*Work task*. Of all the lines in the material, count those containing the string "Metastatic" and write only the resulting number.

*Available records*.
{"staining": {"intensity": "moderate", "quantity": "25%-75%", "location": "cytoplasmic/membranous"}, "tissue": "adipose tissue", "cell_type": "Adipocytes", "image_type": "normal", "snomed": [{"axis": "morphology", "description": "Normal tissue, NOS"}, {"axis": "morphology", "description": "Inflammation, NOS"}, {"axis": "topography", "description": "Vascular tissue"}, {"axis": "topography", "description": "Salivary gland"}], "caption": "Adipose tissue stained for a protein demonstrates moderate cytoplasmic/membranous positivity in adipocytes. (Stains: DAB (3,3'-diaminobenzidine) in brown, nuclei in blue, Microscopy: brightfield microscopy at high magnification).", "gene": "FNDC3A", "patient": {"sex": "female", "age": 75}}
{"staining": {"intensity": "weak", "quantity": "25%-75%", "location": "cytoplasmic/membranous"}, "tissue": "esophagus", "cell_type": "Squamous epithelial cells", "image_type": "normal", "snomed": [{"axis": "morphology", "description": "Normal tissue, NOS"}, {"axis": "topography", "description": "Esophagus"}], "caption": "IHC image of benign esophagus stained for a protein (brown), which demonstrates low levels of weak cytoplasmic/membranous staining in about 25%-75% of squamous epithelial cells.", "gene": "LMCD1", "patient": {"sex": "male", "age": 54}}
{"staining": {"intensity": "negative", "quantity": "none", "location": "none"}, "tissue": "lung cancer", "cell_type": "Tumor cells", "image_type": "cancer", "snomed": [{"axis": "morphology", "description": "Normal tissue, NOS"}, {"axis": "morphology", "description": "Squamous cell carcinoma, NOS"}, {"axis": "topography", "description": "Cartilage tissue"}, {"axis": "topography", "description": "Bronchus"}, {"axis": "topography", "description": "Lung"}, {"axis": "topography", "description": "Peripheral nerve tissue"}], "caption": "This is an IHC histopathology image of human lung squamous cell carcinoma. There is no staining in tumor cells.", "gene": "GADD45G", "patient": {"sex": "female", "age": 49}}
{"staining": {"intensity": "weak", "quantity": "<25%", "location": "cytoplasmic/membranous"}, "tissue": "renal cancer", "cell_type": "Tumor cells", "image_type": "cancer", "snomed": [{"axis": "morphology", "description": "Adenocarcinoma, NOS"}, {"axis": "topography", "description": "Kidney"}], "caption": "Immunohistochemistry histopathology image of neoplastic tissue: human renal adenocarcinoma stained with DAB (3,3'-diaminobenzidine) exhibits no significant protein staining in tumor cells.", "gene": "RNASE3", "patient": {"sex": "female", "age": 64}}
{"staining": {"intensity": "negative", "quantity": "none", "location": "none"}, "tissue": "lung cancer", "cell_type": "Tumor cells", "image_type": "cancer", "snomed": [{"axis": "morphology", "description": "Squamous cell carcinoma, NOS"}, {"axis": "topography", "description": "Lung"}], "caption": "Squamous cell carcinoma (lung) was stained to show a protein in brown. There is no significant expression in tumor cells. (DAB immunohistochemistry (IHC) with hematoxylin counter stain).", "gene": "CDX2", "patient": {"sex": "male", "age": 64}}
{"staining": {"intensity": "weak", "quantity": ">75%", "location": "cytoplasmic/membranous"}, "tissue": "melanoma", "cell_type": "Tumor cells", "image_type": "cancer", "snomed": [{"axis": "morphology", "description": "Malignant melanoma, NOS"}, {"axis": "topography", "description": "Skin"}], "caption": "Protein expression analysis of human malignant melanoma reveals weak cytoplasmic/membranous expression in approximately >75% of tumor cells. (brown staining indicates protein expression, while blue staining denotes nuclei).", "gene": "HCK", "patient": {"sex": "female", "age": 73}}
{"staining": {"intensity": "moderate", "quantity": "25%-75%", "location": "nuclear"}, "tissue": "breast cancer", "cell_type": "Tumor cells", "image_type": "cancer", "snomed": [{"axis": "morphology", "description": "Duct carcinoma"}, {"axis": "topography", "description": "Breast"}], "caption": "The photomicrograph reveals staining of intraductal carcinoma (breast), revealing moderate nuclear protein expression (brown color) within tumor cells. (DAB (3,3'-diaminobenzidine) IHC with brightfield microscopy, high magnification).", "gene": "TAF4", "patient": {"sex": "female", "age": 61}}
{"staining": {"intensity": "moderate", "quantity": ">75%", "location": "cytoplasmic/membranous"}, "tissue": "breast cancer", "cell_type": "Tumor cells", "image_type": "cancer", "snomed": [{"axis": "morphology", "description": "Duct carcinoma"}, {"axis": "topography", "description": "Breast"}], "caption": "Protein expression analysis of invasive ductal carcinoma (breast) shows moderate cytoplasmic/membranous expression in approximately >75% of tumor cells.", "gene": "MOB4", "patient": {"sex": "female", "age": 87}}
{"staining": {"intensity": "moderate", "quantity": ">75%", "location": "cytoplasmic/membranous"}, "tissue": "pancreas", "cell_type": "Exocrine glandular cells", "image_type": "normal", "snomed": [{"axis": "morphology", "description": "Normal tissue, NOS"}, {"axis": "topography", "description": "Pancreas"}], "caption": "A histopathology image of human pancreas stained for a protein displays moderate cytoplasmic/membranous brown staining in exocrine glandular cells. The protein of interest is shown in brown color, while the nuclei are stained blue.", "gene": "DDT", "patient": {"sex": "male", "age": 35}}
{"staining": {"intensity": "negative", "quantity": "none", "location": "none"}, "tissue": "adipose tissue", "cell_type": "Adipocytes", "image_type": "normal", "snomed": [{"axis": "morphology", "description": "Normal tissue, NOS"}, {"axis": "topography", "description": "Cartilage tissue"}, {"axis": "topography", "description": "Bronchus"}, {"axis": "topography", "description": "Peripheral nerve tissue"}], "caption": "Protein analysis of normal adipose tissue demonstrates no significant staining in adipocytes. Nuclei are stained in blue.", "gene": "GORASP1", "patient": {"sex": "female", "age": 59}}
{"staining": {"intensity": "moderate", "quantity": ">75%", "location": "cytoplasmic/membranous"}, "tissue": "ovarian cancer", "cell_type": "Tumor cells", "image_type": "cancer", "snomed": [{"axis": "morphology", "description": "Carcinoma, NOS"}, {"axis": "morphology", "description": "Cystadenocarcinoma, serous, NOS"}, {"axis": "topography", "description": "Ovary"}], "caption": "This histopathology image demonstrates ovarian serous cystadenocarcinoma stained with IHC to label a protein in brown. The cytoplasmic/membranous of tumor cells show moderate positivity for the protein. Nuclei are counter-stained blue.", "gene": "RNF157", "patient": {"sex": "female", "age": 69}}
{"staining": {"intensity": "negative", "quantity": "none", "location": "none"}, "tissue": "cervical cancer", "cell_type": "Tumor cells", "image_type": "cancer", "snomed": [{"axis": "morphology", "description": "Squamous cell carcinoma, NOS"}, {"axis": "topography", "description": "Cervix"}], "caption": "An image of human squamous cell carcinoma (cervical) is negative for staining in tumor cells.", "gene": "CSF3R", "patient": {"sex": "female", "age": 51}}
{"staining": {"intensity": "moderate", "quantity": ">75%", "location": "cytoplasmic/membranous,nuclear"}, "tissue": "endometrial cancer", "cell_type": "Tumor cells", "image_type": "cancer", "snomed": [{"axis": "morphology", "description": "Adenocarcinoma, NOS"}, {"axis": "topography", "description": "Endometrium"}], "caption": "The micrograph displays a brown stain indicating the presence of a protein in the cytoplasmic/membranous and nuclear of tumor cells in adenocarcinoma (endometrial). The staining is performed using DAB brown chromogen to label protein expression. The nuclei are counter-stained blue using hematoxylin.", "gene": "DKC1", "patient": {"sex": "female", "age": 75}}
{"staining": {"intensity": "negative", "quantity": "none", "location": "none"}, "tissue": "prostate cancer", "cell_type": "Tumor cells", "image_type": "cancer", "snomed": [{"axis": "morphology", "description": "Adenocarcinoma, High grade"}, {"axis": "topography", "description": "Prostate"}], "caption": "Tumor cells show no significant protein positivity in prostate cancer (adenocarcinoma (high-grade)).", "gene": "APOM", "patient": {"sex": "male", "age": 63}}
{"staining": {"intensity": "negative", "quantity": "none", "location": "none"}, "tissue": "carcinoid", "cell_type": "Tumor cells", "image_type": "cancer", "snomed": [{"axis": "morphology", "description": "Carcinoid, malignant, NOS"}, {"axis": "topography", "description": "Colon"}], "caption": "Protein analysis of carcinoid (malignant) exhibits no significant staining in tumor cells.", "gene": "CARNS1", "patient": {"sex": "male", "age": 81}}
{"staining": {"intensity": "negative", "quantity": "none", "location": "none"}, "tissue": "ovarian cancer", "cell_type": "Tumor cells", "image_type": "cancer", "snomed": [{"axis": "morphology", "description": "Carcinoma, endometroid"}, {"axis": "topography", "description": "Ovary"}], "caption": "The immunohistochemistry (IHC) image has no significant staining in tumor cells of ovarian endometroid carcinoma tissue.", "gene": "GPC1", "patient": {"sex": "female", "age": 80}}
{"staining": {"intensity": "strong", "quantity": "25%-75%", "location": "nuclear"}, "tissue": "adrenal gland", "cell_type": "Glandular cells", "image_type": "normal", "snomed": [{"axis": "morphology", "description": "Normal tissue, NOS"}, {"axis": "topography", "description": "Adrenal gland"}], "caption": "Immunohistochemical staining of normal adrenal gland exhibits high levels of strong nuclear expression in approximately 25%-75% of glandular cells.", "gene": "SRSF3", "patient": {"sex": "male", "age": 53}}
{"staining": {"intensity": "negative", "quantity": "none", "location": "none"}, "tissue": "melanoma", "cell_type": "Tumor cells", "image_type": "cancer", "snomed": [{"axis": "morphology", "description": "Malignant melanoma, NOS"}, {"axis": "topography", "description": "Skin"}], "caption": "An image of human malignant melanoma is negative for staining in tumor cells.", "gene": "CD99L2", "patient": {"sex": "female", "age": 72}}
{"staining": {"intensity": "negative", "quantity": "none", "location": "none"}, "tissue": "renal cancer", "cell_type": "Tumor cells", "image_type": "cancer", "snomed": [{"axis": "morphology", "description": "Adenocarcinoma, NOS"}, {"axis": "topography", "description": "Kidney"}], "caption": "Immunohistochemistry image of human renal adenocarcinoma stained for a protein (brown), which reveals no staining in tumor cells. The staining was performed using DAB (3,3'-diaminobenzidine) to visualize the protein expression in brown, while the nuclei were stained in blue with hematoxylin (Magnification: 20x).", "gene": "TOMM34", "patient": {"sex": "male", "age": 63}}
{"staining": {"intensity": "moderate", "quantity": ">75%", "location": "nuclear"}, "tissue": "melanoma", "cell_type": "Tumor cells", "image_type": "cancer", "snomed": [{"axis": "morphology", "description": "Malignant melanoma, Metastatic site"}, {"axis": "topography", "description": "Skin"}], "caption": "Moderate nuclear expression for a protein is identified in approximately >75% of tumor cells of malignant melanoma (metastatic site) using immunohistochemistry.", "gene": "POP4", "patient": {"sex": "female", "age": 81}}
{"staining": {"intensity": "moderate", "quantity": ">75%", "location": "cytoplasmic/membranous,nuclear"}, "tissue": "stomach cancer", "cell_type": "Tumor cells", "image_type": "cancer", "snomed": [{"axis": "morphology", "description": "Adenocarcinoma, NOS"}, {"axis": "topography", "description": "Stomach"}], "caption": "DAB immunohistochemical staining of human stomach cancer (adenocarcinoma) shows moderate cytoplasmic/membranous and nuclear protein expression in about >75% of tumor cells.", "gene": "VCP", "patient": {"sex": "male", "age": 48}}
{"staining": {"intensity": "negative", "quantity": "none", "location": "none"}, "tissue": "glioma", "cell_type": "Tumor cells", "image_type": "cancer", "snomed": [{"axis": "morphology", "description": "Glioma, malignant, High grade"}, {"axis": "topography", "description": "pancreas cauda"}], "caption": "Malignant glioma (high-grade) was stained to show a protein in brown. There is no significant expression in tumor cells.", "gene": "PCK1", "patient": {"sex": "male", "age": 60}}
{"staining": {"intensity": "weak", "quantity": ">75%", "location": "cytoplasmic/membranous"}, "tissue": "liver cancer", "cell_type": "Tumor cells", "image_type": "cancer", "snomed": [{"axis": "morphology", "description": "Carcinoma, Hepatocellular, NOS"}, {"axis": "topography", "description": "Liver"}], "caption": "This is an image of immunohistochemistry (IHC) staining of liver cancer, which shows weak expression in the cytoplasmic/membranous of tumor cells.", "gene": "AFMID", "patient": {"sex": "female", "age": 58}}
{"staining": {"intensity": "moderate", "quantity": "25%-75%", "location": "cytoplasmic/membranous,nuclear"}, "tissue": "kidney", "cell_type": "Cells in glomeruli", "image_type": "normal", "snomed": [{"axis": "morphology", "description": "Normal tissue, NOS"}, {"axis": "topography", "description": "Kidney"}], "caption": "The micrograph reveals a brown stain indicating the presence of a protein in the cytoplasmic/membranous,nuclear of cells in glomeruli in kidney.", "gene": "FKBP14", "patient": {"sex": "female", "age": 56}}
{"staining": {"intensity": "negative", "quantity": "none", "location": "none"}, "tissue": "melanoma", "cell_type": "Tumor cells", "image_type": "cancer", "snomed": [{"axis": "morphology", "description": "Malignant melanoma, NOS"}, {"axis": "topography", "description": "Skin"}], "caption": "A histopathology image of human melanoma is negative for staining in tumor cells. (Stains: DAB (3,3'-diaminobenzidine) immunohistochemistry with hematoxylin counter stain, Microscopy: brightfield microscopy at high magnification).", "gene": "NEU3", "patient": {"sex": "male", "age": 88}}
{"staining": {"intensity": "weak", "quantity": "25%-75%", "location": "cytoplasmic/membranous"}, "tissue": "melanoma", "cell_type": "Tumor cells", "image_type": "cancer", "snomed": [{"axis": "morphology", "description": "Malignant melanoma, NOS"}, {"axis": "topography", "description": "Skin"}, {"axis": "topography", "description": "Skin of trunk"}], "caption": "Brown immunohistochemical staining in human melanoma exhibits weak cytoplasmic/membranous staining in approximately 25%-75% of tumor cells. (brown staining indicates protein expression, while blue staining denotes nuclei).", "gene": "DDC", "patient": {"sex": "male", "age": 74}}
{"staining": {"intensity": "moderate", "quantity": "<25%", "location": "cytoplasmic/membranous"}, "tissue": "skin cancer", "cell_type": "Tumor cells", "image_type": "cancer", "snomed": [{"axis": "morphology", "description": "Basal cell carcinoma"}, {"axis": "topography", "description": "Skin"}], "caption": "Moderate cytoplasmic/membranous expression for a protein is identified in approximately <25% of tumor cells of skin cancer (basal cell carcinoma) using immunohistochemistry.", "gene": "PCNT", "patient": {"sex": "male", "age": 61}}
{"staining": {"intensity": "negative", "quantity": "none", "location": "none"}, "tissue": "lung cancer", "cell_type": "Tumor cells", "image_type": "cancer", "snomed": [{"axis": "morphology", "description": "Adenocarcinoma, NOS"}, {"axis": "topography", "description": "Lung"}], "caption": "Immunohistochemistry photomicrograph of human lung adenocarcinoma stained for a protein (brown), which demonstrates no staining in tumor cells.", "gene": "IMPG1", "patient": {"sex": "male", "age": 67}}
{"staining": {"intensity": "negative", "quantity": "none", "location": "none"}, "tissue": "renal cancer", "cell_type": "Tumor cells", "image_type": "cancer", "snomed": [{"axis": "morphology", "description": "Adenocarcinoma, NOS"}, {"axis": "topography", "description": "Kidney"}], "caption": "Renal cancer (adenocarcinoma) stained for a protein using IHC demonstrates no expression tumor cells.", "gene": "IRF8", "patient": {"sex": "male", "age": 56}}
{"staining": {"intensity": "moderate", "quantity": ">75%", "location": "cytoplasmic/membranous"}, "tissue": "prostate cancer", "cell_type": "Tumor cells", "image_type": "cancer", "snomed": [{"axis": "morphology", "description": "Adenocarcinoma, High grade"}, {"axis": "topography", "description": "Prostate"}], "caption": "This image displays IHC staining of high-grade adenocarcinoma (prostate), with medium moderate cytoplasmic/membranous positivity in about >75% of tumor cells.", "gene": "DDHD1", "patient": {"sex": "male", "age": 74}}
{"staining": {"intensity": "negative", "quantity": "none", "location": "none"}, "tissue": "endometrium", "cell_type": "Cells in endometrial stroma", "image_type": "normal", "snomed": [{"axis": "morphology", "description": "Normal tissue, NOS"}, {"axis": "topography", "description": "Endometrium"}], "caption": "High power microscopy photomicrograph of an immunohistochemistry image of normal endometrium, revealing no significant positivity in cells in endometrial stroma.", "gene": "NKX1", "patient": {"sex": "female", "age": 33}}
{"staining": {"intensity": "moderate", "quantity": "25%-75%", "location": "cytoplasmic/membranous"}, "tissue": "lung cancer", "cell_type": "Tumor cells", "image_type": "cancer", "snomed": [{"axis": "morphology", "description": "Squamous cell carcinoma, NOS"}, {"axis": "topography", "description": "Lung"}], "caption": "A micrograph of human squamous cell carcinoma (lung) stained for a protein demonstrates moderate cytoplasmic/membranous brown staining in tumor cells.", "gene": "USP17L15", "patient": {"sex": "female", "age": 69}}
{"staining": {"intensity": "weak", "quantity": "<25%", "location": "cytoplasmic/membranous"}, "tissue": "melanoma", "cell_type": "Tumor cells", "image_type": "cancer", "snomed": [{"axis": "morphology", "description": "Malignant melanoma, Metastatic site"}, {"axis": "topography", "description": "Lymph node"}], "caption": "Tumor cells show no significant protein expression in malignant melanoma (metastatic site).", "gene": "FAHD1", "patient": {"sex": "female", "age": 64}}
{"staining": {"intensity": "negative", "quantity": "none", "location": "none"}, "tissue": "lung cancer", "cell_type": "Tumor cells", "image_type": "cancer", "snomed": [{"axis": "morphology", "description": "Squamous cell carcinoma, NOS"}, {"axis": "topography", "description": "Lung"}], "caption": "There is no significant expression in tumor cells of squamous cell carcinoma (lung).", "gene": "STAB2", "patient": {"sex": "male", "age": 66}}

*Exercise response*. 2